Until one day, on my weekly pilgrimage to Pike Place Market, I stumbled across the best thing to happen to noodles since Ottolenghi got his hands on them: Goan Curry Angel Hair from Pappardelle's Pasta. These noodles are positively life-changing. With their pleasant burnt-yellow hue and their subtly smoky, spiced flavor, I immediately started using them in a myriad of curries and noodle soups. 

Then one day, it hit me: These would be great in a stir-fry. I instantly pictured them laced with dark soy sauce and tossed with vibrant purple Japanese eggplants and bright green beans, standing in delightful contrast to the sunny yellow noodles. Finally, I was ready to try my hand at freestyle Asian cooking!

So I grabbed some plump eggplants and crisp green beans from the market, pulled some giant scallions out of our patio garden, busted out my wok and got down to business. The colors were just as wonderful as I had imagined, and the end result was absolutely delicious. I imagine it would also be lovely with the vegetables tossed in a smaller quantity of corn syrup-thickened sauce and served over plain cooked noodles, rather than stir-frying everything together at the end. But my husband and I gobbled up this riff on chow mein and loved every bite, so I hope you enjoy it, too!

Goan Curry "Chow Mein" With Seitan, Eggplant and Green Beans

8 oz seitan, cut into thin strips
1 very large or 2 medium Japanese eggplant, cut on an angle into 1” - 2” pieces
8 oz green beans, trimmed and cut into 3” - 4” pieces
2” ginger, peeled and minced
4 large or 6 small garlic cloves, peeled, smashed and minced
1-2 Thai chiles, stemmed and minced
1/2 lb. Pappardelle’s Goan Curry Angel Hair pasta
1 tbsp Shaoxing wine
3 scallions, trimmed and chopped, light and dark green parts separated

For the sauce:
1 tbsp light soy sauce
2 tbsp dark soy sauce
½ tsp sesame oil
1 tsp sugar dissolved in 1 tsp hot water
Sprinkle of Chinese five-spice powder (optional)

For the marinade:
1 tsp corn starch
1.5 tsp soy sauce
1 tsp vegetable oil

1 tbsp peanut oil, plus more to fry the eggplant

While you are cooking the eggplant and the seitan, cook the noodles for about 6 minutes (or until al dente). Drain and set aside.

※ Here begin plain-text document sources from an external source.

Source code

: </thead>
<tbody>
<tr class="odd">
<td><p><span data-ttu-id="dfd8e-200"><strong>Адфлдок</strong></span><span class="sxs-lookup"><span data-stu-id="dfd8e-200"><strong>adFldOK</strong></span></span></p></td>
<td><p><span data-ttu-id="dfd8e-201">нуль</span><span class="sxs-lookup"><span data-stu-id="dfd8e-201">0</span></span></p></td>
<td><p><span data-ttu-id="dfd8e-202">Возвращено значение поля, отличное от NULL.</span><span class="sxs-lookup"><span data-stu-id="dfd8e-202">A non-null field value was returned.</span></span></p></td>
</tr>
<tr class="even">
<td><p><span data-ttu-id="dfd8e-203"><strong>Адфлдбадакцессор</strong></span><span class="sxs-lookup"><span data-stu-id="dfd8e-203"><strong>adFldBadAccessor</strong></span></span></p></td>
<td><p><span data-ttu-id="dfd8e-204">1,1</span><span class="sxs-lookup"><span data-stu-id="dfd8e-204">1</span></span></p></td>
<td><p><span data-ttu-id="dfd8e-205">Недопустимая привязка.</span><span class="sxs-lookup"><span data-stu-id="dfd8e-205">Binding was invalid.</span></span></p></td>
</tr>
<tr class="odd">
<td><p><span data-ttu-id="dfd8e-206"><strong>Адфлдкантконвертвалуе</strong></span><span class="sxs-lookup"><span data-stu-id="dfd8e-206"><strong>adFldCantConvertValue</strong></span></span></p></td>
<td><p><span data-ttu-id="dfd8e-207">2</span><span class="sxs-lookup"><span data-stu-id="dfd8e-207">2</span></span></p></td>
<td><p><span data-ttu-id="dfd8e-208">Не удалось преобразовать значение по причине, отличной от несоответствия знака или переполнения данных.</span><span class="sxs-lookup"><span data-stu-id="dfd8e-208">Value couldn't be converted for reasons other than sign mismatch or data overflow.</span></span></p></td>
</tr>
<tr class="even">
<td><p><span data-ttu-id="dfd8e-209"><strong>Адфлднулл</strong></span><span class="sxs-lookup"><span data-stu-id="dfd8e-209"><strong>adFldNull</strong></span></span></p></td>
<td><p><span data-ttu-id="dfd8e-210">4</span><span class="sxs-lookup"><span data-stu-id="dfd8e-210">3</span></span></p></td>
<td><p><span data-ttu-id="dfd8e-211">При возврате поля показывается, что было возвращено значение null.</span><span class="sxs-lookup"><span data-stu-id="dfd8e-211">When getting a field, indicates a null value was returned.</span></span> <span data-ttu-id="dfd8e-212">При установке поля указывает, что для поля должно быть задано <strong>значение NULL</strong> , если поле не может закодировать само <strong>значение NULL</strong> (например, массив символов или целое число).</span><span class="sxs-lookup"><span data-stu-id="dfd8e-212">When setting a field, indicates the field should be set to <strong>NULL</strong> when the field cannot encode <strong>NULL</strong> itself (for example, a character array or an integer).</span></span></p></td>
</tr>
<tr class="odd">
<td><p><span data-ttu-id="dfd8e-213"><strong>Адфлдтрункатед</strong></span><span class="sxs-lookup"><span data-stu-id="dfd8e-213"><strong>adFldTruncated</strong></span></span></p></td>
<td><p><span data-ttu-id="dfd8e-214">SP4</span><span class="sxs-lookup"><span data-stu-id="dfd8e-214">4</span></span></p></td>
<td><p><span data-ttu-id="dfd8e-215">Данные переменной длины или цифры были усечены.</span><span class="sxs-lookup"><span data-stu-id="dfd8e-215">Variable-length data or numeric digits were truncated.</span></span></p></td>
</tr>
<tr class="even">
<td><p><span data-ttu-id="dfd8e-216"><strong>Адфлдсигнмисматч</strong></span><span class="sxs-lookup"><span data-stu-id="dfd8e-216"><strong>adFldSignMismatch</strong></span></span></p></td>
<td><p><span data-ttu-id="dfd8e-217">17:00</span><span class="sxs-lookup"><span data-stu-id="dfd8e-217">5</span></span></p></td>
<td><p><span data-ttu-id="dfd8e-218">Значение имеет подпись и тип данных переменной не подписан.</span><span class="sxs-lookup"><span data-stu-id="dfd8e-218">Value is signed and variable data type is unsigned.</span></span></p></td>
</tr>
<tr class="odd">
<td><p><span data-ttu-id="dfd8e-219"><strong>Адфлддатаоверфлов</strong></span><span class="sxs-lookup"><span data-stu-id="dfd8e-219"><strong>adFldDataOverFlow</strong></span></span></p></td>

Set a burner to medium heat and add enough peanut oil to cover the bottom of a wok or frying pan (I used a frying pan, due a prior traumatic eggplant-burning incident burning in my wok). When the oil is hot, add the eggplant to the pan and fry gently without stirring until one side is golden brown (a few minutes; exact time will depend on your stove and pan). Flip the pieces and cook until both sides are golden brown, then remove to a plate. In the same pan, add the seitan and cook until golden brown (3-5 minutes). Remove the seitan to a plate (it can be the same one as the eggplant). If you aren't already using a wok, swap out your pan for a wok and turn up the heat to high.

Once the wok is nice and hot, add 1 tbsp of peanut oil (watch out as it will smoke). Add the ginger, garlic, chili and light part of the scallions and cook, stirring constantly to avoid burning, for 30 seconds. Add the green beans and cook for another 30 seconds, then toss in the Shaoxing wine to deglaze (this may smoke and sputter, as well). Add the eggplant and seitan to the pan, give everything a quick stir and toss in the cooked noodles. Pour the sauce over the top, and throw in the green parts of the scallions.

Using two utensils and a "scoop, lift and turn" motion, stir-fry the whole mixture until the noodles are uniformly colored with the sauce (this shouldn't take more than a minute or two, tops). 

Remove from the heat, serve immediately and enjoy!